A US Centres for Disease Control and Infection study found that since the Human papillomavirus (HPV) vaccine was introduced in 2006, vaccine-type HPV prevalence decreased 56% among female teenagers 14-19 years of age.
About 79m Americans, most in their late teens and early 20s, are infected with HPV. Each year, about 14m people become newly infected.
“This report shows that HPV vaccine works well, and the report should be a wake-up call to our nation to protect the next generation by increasing HPV vaccination rates,” said US Centres for Disease Control and Infection (CDC) director Dr Tom Frieden. “Unfortunately only one third of girls aged 13-17 have been fully vaccinated with HPV vaccine.
“Countries such as Rwanda have vaccinated more than 80% of their teen girls.
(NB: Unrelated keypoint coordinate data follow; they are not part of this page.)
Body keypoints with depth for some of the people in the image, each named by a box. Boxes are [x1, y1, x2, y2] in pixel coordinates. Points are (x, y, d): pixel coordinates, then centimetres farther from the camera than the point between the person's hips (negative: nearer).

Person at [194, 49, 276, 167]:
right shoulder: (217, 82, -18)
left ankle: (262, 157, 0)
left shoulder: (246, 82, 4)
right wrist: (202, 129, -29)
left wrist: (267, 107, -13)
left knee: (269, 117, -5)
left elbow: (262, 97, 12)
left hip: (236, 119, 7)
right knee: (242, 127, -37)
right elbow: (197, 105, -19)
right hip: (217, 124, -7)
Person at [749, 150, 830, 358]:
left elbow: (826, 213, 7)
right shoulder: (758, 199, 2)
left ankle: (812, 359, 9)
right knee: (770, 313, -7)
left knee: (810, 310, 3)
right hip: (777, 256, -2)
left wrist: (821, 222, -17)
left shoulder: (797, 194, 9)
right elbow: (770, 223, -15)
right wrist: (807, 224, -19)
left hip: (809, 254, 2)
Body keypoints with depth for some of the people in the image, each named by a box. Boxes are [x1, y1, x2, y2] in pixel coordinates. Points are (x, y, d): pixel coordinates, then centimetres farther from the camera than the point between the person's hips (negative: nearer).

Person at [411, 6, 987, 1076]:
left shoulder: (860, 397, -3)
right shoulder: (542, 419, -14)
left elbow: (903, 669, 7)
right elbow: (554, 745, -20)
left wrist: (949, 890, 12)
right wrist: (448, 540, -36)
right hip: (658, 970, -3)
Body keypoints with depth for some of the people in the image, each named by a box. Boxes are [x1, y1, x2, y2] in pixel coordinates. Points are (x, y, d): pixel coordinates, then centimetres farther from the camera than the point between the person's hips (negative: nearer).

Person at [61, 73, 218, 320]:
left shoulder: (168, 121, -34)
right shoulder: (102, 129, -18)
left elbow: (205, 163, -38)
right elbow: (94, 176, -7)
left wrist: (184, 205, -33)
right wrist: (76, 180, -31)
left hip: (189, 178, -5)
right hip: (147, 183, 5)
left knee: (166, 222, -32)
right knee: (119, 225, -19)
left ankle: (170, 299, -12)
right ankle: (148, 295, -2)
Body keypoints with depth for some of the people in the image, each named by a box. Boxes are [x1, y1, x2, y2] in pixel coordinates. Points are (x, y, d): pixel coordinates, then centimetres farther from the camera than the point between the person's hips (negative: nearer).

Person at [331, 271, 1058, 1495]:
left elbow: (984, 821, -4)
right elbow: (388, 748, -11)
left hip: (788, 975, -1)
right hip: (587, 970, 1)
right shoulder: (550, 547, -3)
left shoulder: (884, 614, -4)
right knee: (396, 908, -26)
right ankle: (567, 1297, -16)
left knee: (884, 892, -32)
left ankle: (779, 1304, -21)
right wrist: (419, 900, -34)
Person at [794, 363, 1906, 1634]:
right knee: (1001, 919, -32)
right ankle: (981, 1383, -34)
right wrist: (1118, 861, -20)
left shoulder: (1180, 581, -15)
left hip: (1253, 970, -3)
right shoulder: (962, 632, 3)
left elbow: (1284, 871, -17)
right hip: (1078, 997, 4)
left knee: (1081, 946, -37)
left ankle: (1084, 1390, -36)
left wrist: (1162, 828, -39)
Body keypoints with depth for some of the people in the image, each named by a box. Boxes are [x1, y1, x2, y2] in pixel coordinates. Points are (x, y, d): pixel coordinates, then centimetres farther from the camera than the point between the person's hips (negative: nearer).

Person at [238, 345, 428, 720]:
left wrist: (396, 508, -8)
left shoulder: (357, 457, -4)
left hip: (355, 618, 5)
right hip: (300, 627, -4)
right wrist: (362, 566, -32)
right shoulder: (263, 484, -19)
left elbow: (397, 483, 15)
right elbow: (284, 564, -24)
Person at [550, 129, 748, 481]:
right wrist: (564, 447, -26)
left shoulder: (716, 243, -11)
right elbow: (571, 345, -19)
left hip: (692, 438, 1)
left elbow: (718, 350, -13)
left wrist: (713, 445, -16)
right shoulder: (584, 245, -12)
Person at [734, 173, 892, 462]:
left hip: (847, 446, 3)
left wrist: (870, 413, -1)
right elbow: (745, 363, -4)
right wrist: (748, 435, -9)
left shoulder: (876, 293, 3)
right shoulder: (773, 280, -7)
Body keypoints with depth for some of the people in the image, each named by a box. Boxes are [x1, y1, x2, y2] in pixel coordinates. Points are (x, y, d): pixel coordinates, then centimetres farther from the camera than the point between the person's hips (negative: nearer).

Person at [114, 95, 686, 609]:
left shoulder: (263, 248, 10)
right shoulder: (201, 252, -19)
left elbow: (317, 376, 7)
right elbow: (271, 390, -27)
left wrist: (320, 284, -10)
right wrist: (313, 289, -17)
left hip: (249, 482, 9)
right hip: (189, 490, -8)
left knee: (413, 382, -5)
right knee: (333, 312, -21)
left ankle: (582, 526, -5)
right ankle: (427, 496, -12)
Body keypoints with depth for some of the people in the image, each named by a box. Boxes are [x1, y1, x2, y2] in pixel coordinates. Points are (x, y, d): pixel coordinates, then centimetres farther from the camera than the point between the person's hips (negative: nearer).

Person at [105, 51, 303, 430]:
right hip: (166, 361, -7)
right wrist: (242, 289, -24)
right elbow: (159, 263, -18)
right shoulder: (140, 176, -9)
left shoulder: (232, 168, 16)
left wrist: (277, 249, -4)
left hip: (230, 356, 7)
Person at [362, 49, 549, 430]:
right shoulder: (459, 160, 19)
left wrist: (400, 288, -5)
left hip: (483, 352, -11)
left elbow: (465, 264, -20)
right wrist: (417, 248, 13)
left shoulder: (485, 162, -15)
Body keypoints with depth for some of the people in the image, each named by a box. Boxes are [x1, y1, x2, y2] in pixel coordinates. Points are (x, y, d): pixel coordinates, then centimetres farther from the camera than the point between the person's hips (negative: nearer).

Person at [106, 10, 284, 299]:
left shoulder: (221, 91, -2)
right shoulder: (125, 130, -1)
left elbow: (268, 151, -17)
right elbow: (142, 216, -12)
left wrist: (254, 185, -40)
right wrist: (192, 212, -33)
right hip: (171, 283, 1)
Our low vaccination rates represent 50,000 preventable tragedies, 50,000 girls alive today will develop cervical cancer over their lifetime that would have been prevented if we reach 80% vaccination rates. For every year we delay in doing so, another 4,400 girls will develop cervical cancer in their lifetimes.”
According to CDC, each year in the US, about 19,000 cancers caused by HPV occur in women, and cervical cancer is the most common. About 8,000 cancers caused by HPV occur each year in men in the US, and oropharyngeal (throat) cancers are the most common.
The study by Dr Lauri Markowitz and colleagues at the CDC used the National Health and Nutrition Examination Survey (NHANES) data to compare prevalence "or proportion of girls and women aged 14-59 years with certain types of HPV” before the start of the HPV vaccination program (2003-2006) with the prevalence after vaccine introduction (2007-2010). As expected from clinical trials before the vaccine was licensed, the study also showed that the vaccine is highly effective.
“The decline in vaccine type prevalence is higher than expected and could be due to factors such as to herd immunity, high effectiveness with less than a complete three-dose series and/or changes in sexual behaviour we could not measure,” said Markowitz. “This decline is encouraging, given the substantial health and economic burden of HPV-associated disease.”
Through these promising results, public health experts and clinicians look forward to more people getting vaccinated for HPV. Routine vaccination at age 11-12 for both boys and girls is recommended, but according to recent national immunisation surveys, only about half of all girls in the US and far fewer boys received the first dose of HPV vaccine. A series of three shots is recommended over six months.
A HPV vaccination is also recommended for older teens and young adults who were not vaccinated when younger.
Declines in Prevalence of Human Papillomavirus Vaccine-Type Infection Among Females after Introduction of Vaccine – United States, 2003-2018
Hannah G Rosenblum, Rayleen M Lewis, Julia W Gargano, Troy D Querec, Elizabeth R Unger, Laurie E Markowitz
Published in the MMWR on 26 March 2021
Human papillomavirus (HPV) is the most common sexually transmitted infection in the United States. Although most infections resolve without clinical sequalae, persistent HPV infection can cause cervical, other anogenital, and oropharyngeal cancers and anogenital warts. HPV vaccination has been recommended in the United States at age 11-12 years since 2006 for females and since 2011 for males. Catch-up vaccination is recommended through age 26 years. A quadrivalent vaccine (4vHPV) targeting types 6, 11, 16, and 18 was mainly used until 2015, when a 9-valent vaccine (9vHPV), targeting the same four types as 4vHPV and five additional types (31, 33, 45, 52, and 58), was introduced; 9vHPV has been the only vaccine available in the United States since the end of 2016. HPV vaccination coverage has increased but remains lower than that of other vaccinations recommended for adolescents. A decrease in prevalence of 4vHPV types detected in cervicovaginal swabs among young females from the prevaccine era (2003-2006) to 2007-2010 in the National Health and Nutrition Examination Survey (NHANES) was an early indicator of vaccine impact and was also observed in later periods. NHANES data from 2017-2018 were included in this analysis to update HPV prevalence estimates among females aged 14-34 years. From the prevaccine era to 2015-2018, significant decreases in 4vHPV-type prevalence occurred among females aged 14-19 years (88%) and 20-24 years (81%). In sexually experienced females, 4vHPV-type prevalence decreased in those who reported receiving ≥1 HPV vaccine dose (97% among those aged 14-19 years, 86% among those aged 20-24 years) and in those who reported no vaccination (87% among those aged 14-19 years, 65% among those aged 20-24 years). Significant declines among unvaccinated females suggest herd effects. These data show increasing impact of HPV vaccination in the United States. HPV vaccination is a critical prevention tool against HPV infection, anogenital warts, and HPV-attributable precancers and cancers. HPV vaccination is highly effective and is recommended routinely at age 11-12 years and through 26 years for persons not already vaccinated.